La estrella del sur
La estrella del sur Pero no sucedía lo mismo a John Watkins, al que estas habladurías tenían el don de exasperar. Le parecía que disminuía algún tanto el valor de la piedra, y se resentía de ellas tanto como de ultrajes personales. Después que el gobernador de la colonia, oficiales de las guarniciones vecinas, magistrados, funcionarios, todos los cuerpos constituidos, habían llegado a rendir homenaje a su joya, veía casi un sacrilegio en los libres comentarios que se permitían expresar sobre ella.
Así es que, tanto para defenderla contra estas habladurías cuanto para satisfacer su gusto de ostentación, resolvió dar un gran banquete en honor de este querido diamante, que contaba bien pronto convertir en especies acuñadas, dijese lo que dijese Cyprien, fuese el que fuese el deseo de su hija de guardarle bajo la forma de gema.
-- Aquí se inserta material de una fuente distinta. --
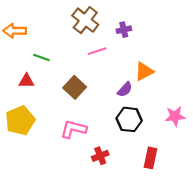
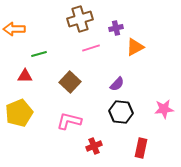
brown cross: (85, 20) -> (80, 19), turned 35
green line: (41, 57) -> (39, 54), turned -35
orange triangle: (144, 71) -> (135, 47), moved

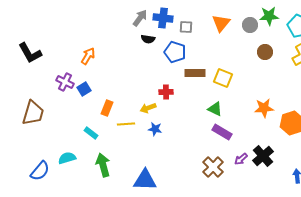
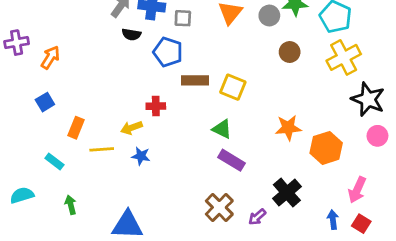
purple cross: (65, 82) -> (17, 43), moved, turned -36
purple arrow: (241, 159) -> (257, 217), moved
green arrow: (103, 165) -> (71, 205), size x0.6

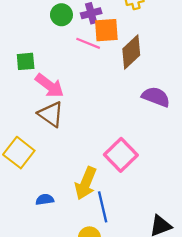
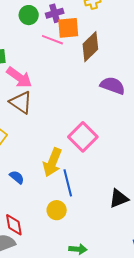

Tal es la influencia del estómago sobre las opiniones de un gran número de hombres, que el anuncio de esta comida bastó para modificar de la noche a la mañana la opinión pública en el campo de Vandergaart.
Se les vio a las gentes que se habían mostrado más hostiles por La Estrella del Sur, cambiar súbitamente de tono, decir que, después de todo, esta piedra era inocente de la mala influencia que se le atribuía, y solicitar humildemente una invitación en casa de John Watkins.